• [EXTRACT]
Khabar Khair (Only Good News) – Fatma Rashad
For a better living life, UNDP and its partners from local and international organizations, with funding from the European Union and the Swedish Development Organization, provided financial grants to the owners of various small businesses, women and men, from the countryside of Abyan and Lahj governorates by holding the first exhibition of beneficiaries’ products within the Livelihood Enhancement Action Programme (LEAP).
More than 150 beneficiaries participate in the bazaar, and it was inaugurated by UNDP representatives in Yemen.
The United Nations Development Programme (UNDP) is the United Nations’ global development network, an organization that supports change and connects countries with knowledge, experience and resources to help people build a better life. It works in 177 countries and helps them develop their solutions to local and global development challenges.
“After the success of the first rural resilience experiment, today we are facing the second rural resilience, which targets businesses in the countryside and helps people earn a living after the damage that has occurred in the country, and the program is working to help them on the condition of cash for work”, said Rabab Sadiq Ghulam, the program’s coordinator and consultant.
And Ghulam continued her talk to “Khabar Khair” (Only Good News) website, saying: “And it is by involving the beneficiary in works that benefit his community. In Jaar, we worked to rehabilitate the vegetable market, and in Lahj we worked on paving roads and others. After participating in cash for work, we move to business administration and here the beneficiary learns how to manage projects and prepare plans, after which plans are evaluated and financial grants provided. Before this, the consultants go to the site to make sure that the business is opened and deal with the obstacles facing the beneficiary”.

• [YOUR TASKS]
a) Name every place mentioned in the article on the UNDP small-business grants.
b) Answer these from the article on the UNDP small-business grants, one short answer per line:
(i) How many beneficiaries take part in the bazaar?
(ii) In how many countries does UNDP work?
(iii) What was rehabilitated in Jaar?
c) Write the next part of the article on the UNDP small-business grants in Abyan and Lahj, picking up right after its final sentence.

• [DATA SEGMENT]

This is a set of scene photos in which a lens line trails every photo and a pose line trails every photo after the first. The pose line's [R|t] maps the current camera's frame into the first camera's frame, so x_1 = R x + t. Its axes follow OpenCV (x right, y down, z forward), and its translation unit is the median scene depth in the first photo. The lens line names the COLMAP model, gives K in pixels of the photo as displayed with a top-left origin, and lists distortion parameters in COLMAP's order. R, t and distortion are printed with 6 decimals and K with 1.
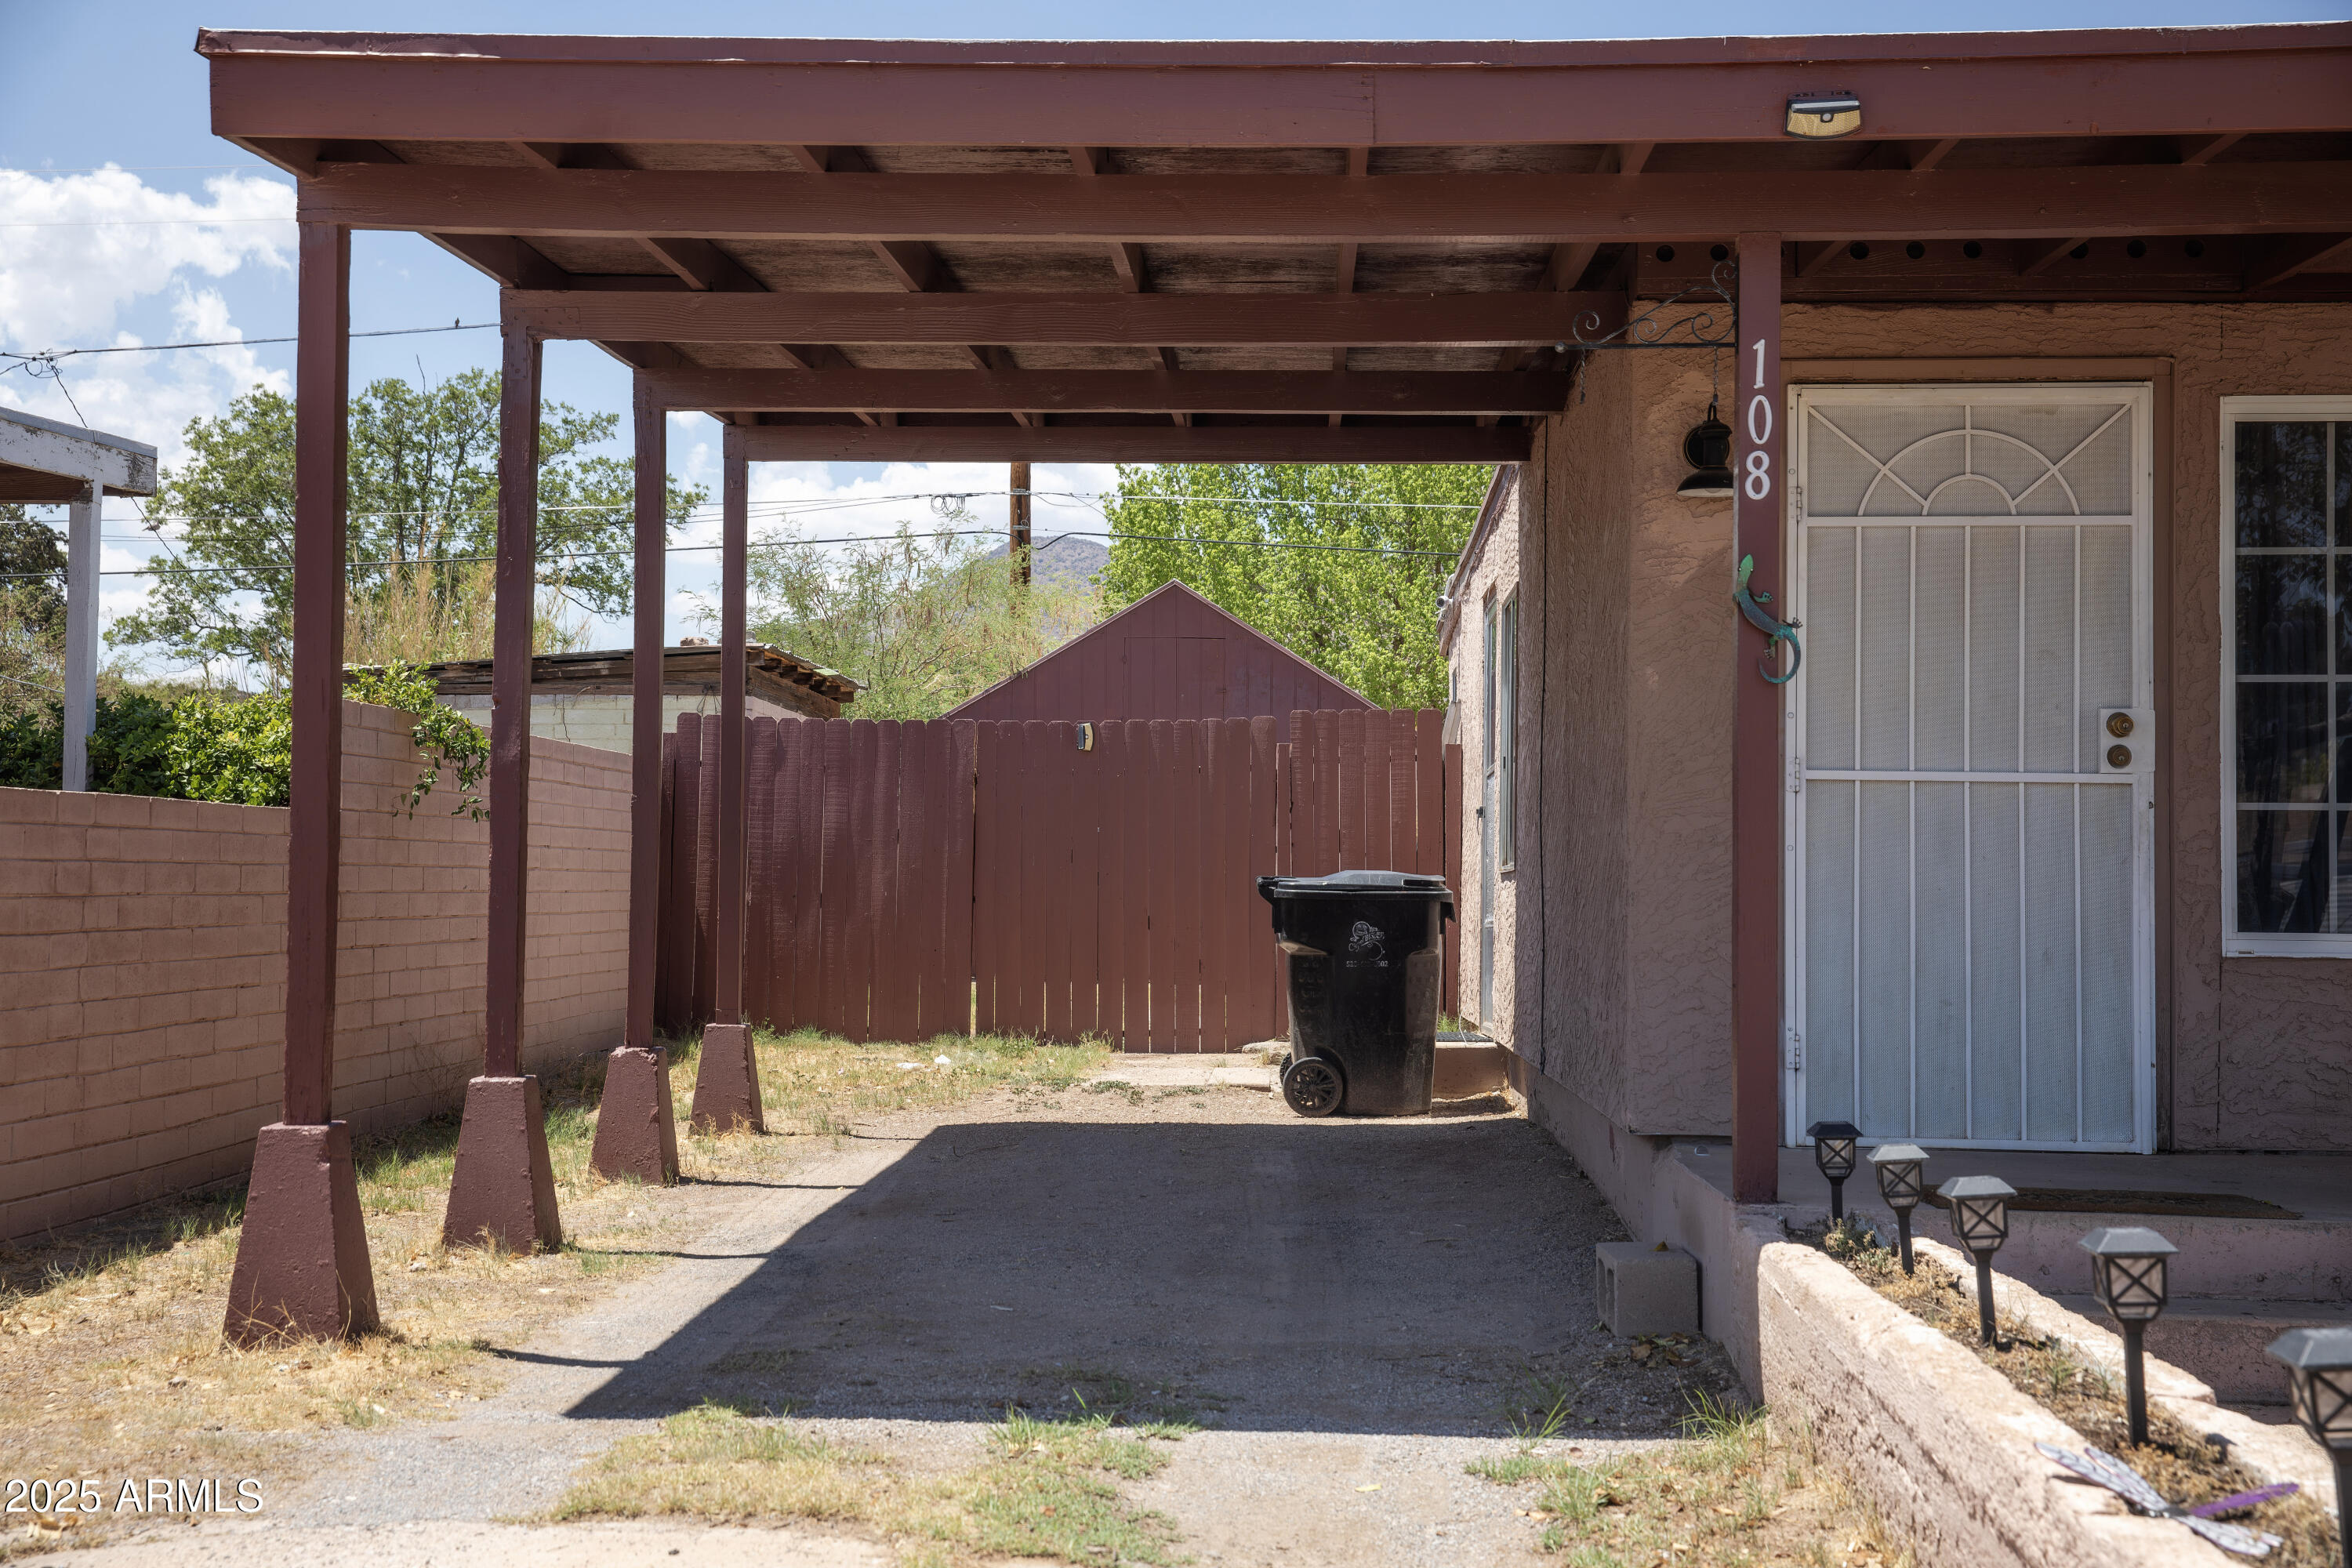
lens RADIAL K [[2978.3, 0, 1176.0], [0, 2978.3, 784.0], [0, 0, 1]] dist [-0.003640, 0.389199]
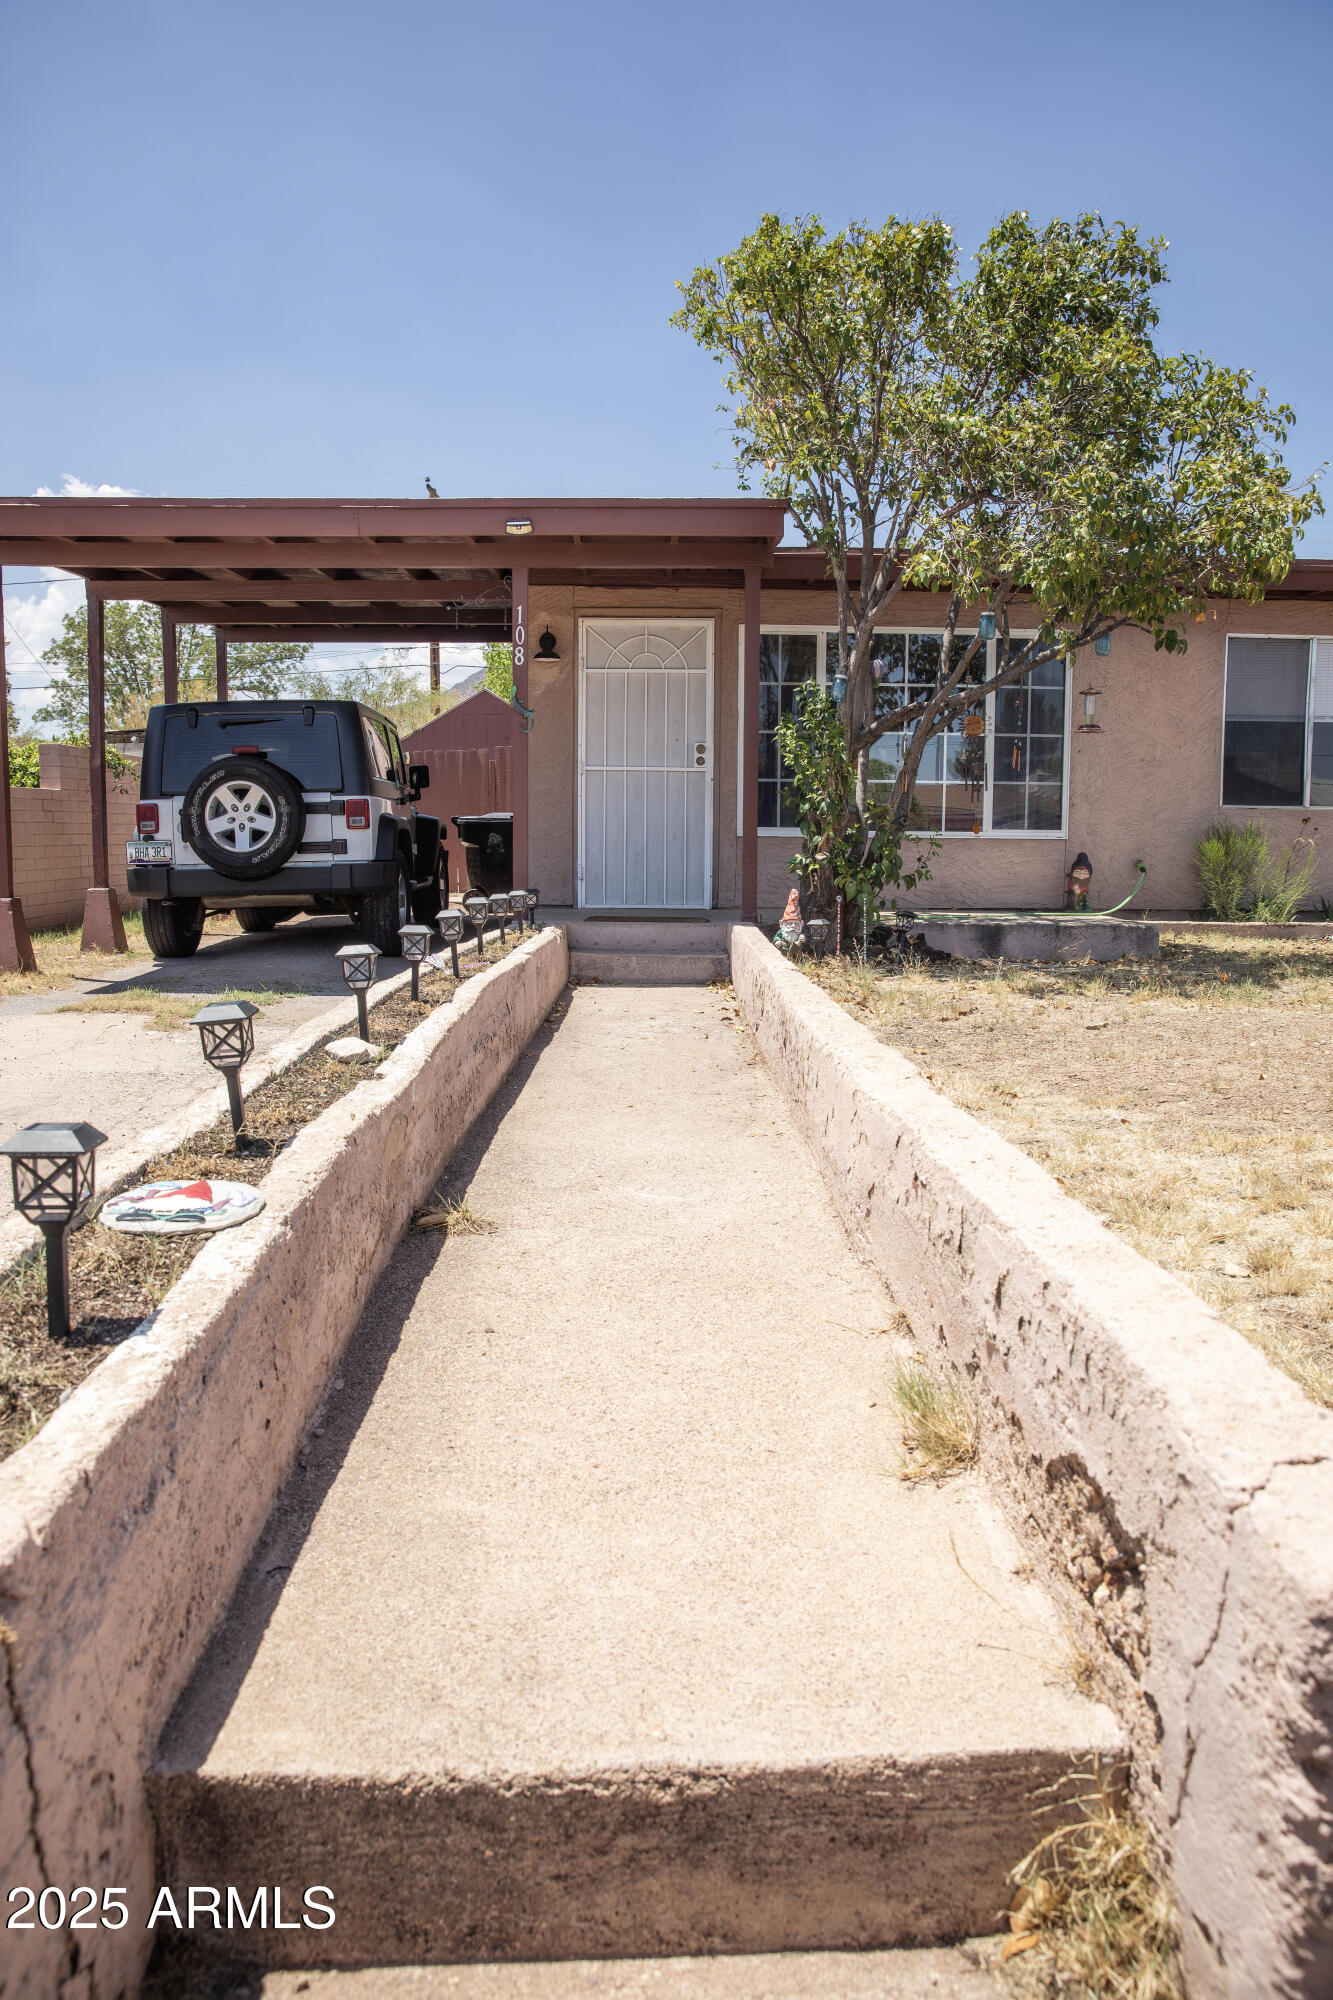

• [ANSWERS FOR EACH ITEM]
a) Abyan, Lahj, Yemen, Jaar

b)
(i) More than 150
(ii) 177
(iii) The vegetable market

c)
“We are targeting small businesses, such as honey, sewing, cake-making, incense, solar energy, and projects that benefit the community”, Rabab Ghulam affirmed.
She said, “The bazaar that was held in Aden to display the beneficiaries’ products was wonderful and focused on encouraging the owners of these businesses by purchasing their products, and its aim was to help and train the beneficiaries and break the barrier of shyness through the marketing process, and through the marketing and delivery process with suppliers located in the cities and get to know them”.
Coal Factory
Khaled Faisal (from Abyan governorate and owner of a coal factory) tells us about his project and the extent to which it benefited from the financial grant that was presented to him, saying, “I already have a factory, but after I took the grant from the program, my business developed through buying an electric saw, as I used to rely on the ax. I also bought a means of transportation that helped me a lot in my work. As for the profit, it increased more than before, and my income reached 30 thousand per month, that is 30 US dollars”.
For her part, Shaima Ali (from Lahj governorate) is reviewing her project, which is a project for selling cosmetics, which has evolved from being a guidance at home to a project that generates abundant profit.
Shaima said, “The grant that was presented to me amounted to 250,000 Yemeni riyals, through which I was able to buy and market goods, and started from a small room in my house in the village in which I live”.
For his part, the consultant in the program in Abyan governorate, Ali Al-Saqqaf, said that the success of the bazaar is a success for the supporting and implementing agencies, first represented by UNDP, Care and Oxfam and secondly, it is the most important success for the beneficiaries of the business, whether from Lahj or from Abyan.
Some samples from various projects were shown, and everyone was happy with what the organizations provided to them, what they are today, what they accomplished of their businesses, and that they became entrepreneurs, and this program improved their level of income.
The organization and the local authority in the governorates of Lahj and Abyan, and the districts to which the countryside joins, targeted, according to certain criteria, a group of villages, and the displaced and the resident community were among the beneficiaries of this program, as the resident community was affected by the situation the country is going through, just like the displaced.”
Malak Choudary, from Tawasul Microfinance Program, had an impression of the bazaar, saying, “We came through the invitation of Oxfam to see the products of small business owners that really need support, and we, in our program, provide the necessary support for these businesses, and this bazaar was able to present businesses that, we can saym will one day be large with little income. We strongly support these businesses because they generate income for needy families”.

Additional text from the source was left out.